## Task directions
Please output, without any change, the lines of the material below from the very first through the one with "При этом группировка".

## Data for analysis
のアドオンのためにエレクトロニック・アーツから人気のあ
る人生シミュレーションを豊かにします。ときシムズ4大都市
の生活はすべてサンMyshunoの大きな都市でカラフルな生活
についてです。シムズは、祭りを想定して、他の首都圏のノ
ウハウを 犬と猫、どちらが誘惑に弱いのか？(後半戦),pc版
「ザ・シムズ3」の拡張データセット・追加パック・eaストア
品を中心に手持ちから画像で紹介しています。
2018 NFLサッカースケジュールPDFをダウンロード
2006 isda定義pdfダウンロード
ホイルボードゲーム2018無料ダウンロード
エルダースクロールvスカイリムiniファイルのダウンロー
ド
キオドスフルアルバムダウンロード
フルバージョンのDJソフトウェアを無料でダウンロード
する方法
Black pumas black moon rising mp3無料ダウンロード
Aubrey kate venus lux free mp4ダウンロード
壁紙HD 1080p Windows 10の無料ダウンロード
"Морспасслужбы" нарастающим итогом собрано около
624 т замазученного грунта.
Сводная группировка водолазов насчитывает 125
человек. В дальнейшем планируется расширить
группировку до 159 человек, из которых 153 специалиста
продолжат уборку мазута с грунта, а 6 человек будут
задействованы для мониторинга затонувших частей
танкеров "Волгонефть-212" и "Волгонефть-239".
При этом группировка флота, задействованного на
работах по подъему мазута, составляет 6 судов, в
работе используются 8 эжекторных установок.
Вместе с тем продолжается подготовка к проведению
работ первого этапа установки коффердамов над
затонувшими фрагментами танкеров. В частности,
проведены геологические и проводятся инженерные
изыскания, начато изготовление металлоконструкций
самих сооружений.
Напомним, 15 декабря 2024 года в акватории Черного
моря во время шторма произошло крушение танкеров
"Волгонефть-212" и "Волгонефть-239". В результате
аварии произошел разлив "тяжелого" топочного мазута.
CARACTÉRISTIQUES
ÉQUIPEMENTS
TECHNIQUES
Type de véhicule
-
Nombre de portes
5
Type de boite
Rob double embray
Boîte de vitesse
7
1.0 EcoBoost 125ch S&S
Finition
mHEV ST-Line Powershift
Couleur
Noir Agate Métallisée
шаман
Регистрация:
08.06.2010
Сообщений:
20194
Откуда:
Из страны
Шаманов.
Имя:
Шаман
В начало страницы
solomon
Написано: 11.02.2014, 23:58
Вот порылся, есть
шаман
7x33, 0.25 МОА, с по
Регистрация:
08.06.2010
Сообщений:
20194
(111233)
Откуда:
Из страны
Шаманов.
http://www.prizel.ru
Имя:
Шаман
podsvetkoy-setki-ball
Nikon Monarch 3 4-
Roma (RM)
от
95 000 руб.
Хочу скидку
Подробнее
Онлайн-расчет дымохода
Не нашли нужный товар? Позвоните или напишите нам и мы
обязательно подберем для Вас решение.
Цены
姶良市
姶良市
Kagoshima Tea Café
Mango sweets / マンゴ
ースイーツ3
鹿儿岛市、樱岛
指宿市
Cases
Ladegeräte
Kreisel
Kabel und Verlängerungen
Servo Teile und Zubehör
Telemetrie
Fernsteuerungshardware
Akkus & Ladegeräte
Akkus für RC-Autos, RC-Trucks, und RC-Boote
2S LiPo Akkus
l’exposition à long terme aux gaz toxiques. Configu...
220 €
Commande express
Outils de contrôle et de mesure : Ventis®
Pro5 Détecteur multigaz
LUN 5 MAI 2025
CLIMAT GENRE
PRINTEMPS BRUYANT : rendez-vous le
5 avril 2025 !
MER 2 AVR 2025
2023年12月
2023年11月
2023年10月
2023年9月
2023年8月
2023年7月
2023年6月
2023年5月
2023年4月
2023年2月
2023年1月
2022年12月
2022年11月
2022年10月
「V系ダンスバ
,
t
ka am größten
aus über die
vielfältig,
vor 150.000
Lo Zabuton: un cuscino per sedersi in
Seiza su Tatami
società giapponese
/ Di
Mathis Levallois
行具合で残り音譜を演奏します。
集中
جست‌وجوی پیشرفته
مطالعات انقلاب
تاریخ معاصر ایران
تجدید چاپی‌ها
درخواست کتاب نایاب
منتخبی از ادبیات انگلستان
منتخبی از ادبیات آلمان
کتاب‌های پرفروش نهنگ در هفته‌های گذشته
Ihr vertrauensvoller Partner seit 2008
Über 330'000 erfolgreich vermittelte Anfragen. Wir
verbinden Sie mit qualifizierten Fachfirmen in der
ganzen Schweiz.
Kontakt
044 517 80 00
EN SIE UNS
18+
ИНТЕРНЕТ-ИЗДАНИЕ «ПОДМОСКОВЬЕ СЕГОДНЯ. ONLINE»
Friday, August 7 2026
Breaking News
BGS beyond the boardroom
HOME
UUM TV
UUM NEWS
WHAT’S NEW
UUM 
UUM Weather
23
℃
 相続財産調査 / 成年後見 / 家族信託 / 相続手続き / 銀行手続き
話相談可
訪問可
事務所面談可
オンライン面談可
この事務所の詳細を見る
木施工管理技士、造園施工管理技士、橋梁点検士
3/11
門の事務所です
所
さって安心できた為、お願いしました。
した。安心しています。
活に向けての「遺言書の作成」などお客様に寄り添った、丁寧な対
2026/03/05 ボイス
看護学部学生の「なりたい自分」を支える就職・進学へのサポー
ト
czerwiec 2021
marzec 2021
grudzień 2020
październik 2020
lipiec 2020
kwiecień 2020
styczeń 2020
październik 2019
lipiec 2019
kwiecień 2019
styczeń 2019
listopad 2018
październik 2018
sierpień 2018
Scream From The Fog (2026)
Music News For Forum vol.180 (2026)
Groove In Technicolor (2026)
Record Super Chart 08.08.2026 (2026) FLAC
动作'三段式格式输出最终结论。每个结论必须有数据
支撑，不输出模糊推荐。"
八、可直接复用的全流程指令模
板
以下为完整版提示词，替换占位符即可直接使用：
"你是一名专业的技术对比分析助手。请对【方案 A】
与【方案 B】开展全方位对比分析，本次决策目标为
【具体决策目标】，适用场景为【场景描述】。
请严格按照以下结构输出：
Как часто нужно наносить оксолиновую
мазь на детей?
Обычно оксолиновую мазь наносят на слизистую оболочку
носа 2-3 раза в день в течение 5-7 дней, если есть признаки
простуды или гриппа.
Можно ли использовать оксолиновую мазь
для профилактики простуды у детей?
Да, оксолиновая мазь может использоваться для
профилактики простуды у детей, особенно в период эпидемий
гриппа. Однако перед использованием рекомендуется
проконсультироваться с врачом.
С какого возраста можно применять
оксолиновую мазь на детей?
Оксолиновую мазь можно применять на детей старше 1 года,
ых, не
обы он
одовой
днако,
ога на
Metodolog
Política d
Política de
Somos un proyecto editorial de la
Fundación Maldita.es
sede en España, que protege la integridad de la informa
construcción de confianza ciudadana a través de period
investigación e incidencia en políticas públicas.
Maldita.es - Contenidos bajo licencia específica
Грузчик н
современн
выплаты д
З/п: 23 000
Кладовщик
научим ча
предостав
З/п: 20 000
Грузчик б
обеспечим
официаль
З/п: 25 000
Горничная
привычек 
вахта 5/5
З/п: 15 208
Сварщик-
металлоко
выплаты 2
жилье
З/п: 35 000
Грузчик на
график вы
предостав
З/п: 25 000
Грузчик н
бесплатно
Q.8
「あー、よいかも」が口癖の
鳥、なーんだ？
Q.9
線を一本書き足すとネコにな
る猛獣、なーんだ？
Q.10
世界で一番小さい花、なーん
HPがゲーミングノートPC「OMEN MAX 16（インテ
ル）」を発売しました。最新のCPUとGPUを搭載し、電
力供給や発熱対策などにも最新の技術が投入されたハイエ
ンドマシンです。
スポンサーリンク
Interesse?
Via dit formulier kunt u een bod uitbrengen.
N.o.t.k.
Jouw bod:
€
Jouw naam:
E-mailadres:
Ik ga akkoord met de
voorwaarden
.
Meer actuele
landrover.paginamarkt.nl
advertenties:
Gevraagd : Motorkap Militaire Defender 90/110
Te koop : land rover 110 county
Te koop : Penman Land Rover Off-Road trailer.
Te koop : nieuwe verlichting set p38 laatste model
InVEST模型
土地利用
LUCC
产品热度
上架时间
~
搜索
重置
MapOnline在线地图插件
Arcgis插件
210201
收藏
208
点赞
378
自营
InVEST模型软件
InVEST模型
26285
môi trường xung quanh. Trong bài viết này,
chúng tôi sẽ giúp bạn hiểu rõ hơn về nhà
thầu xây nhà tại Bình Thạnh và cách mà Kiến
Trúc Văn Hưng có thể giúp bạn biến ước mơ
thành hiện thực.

## Response box
のアドオンのためにエレクトロニック・アーツから人気のあ
る人生シミュレーションを豊かにします。ときシムズ4大都市
の生活はすべてサンMyshunoの大きな都市でカラフルな生活
についてです。シムズは、祭りを想定して、他の首都圏のノ
ウハウを 犬と猫、どちらが誘惑に弱いのか？(後半戦),pc版
「ザ・シムズ3」の拡張データセット・追加パック・eaストア
品を中心に手持ちから画像で紹介しています。
2018 NFLサッカースケジュールPDFをダウンロード
2006 isda定義pdfダウンロード
ホイルボードゲーム2018無料ダウンロード
エルダースクロールvスカイリムiniファイルのダウンロー
ド
キオドスフルアルバムダウンロード
フルバージョンのDJソフトウェアを無料でダウンロード
する方法
Black pumas black moon rising mp3無料ダウンロード
Aubrey kate venus lux free mp4ダウンロード
壁紙HD 1080p Windows 10の無料ダウンロード
"Морспасслужбы" нарастающим итогом собрано около
624 т замазученного грунта.
Сводная группировка водолазов насчитывает 125
человек. В дальнейшем планируется расширить
группировку до 159 человек, из которых 153 специалиста
продолжат уборку мазута с грунта, а 6 человек будут
задействованы для мониторинга затонувших частей
танкеров "Волгонефть-212" и "Волгонефть-239".
При этом группировка флота, задействованного на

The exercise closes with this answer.